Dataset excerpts

▬▬▬▬▬▬

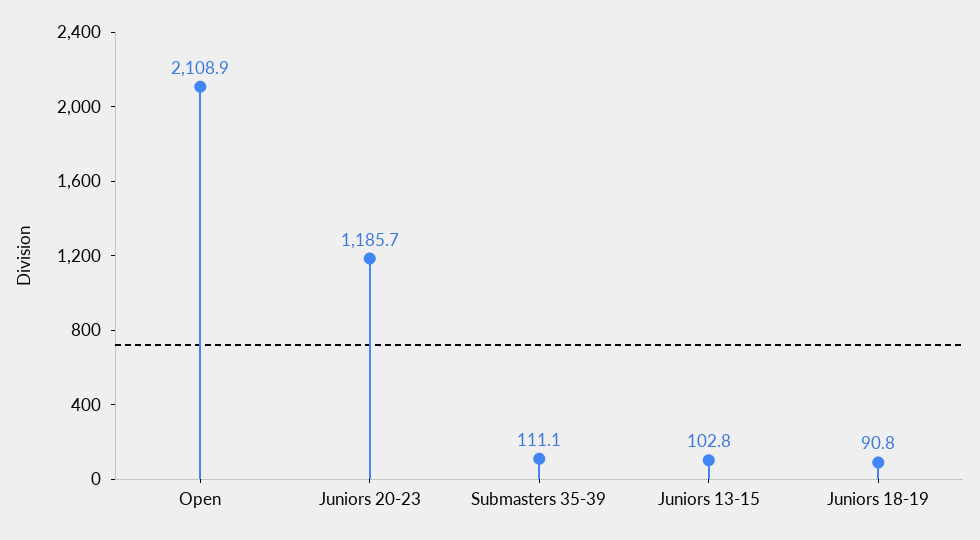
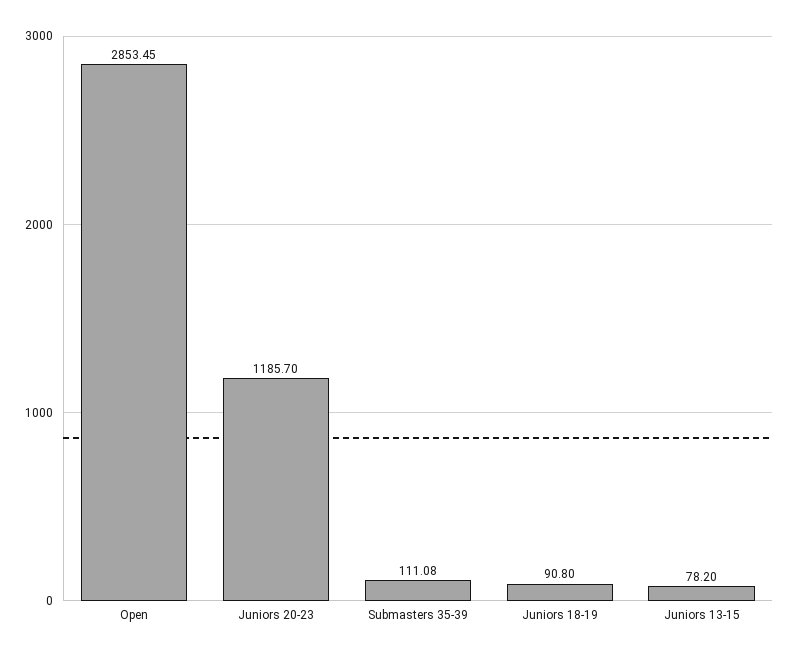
Open: 2108.9 -> 2853.45
Juniors 13-15: 102.8 -> 78.2

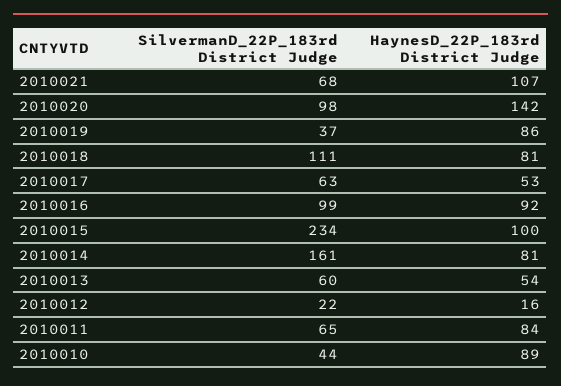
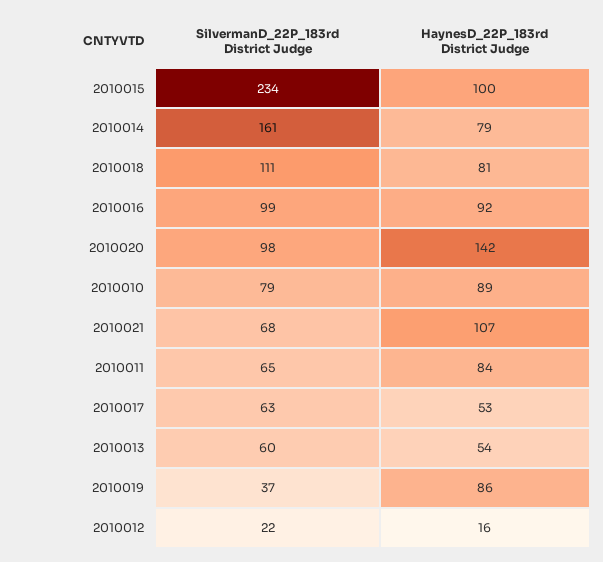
HaynesD_22P_183rd District Judge, 2010014: 81 -> 79
SilvermanD_22P_183rd District Judge, 2010010: 44 -> 79

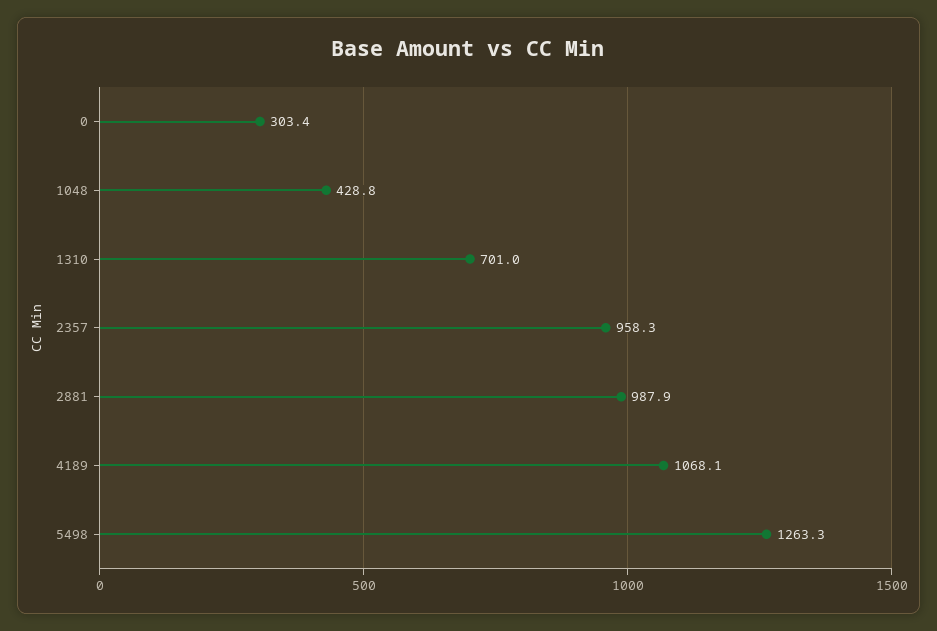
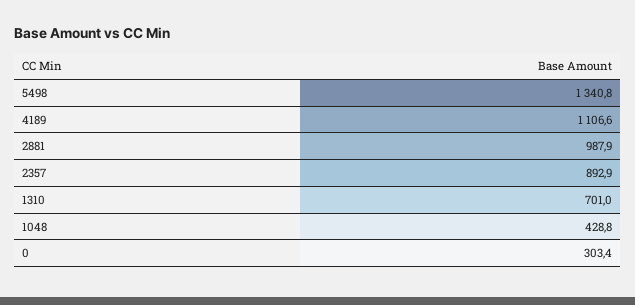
2357: 958.3 -> 892.9
4189: 1068.1 -> 1106.6
5498: 1263.3 -> 1340.8

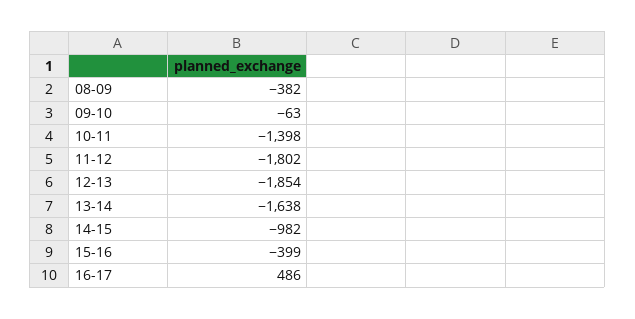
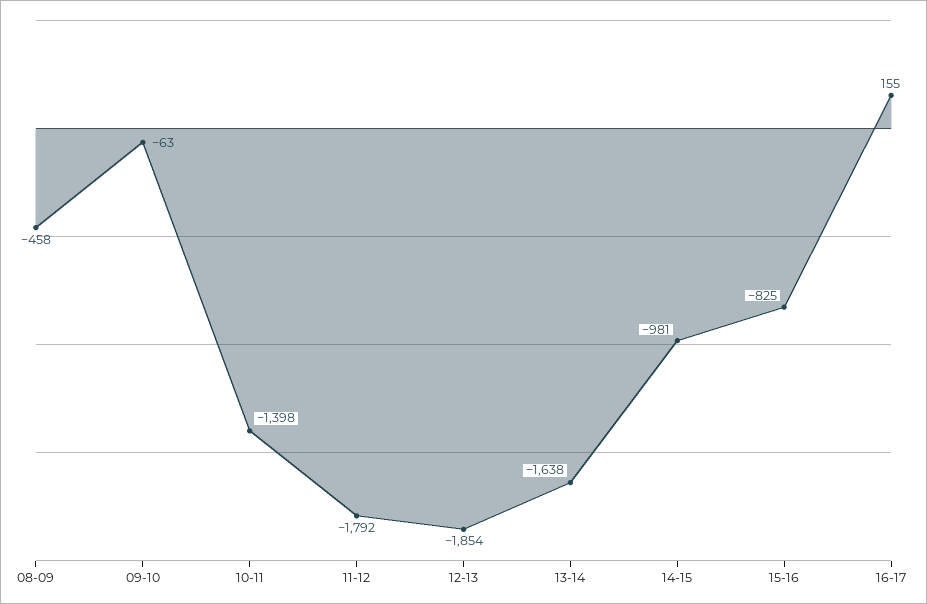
08-09: -382 -> -458
11-12: -1802 -> -1792
14-15: -982 -> -981
15-16: -399 -> -825
16-17: 486 -> 155

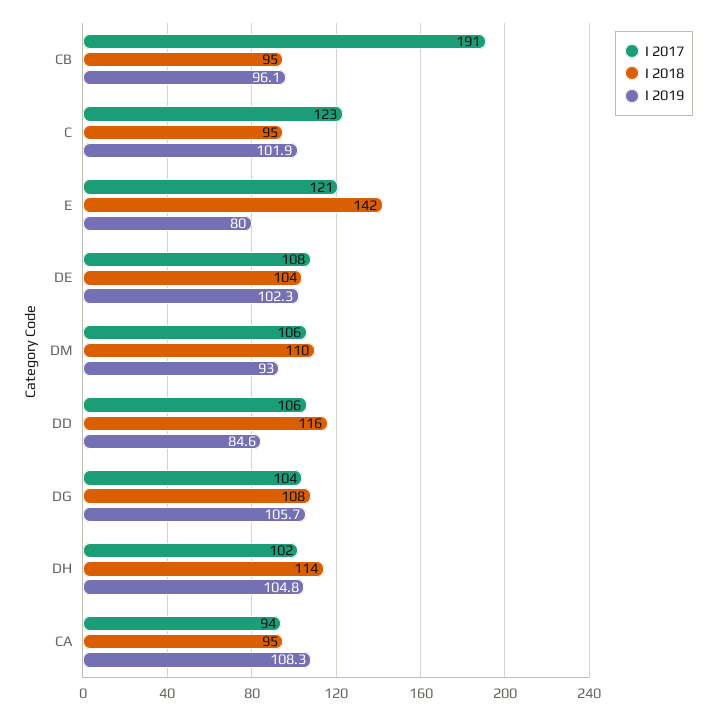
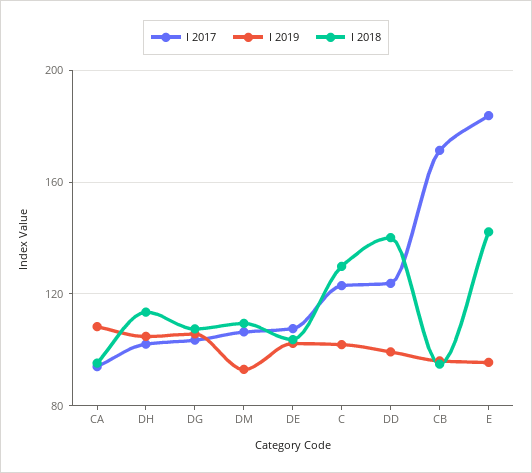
I 2017, CB: 191 -> 170
I 2018, C: 95 -> 130
I 2017, E: 121 -> 185
I 2019, E: 80 -> 95
I 2017, DD: 106 -> 125
I 2018, DD: 116 -> 140
I 2019, DD: 84.6 -> 100

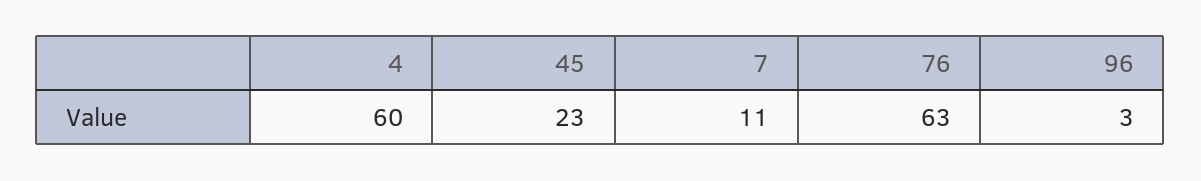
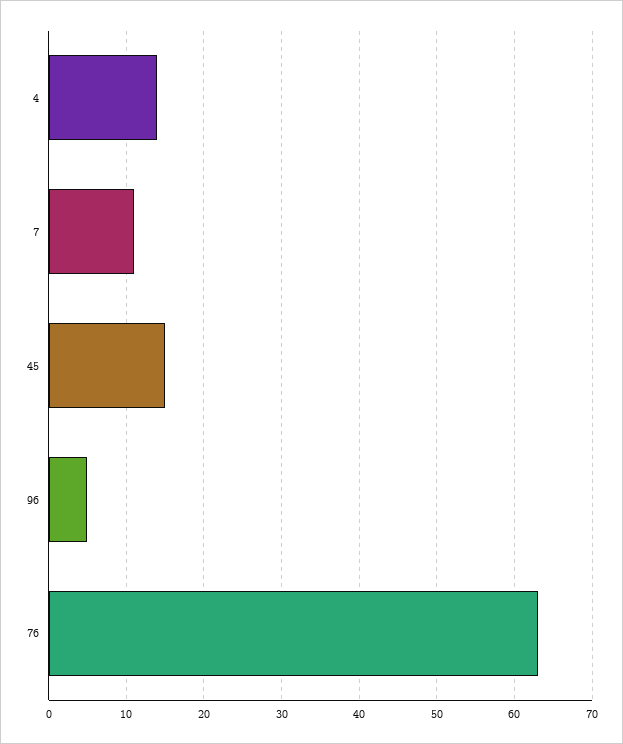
4: 60 -> 14
45: 23 -> 15
96: 3 -> 5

▬▬▬▬▬▬

*Problem to solve*.
How many of the lines in these entries hold "Judge"? Report only the count.

*Response box*.
2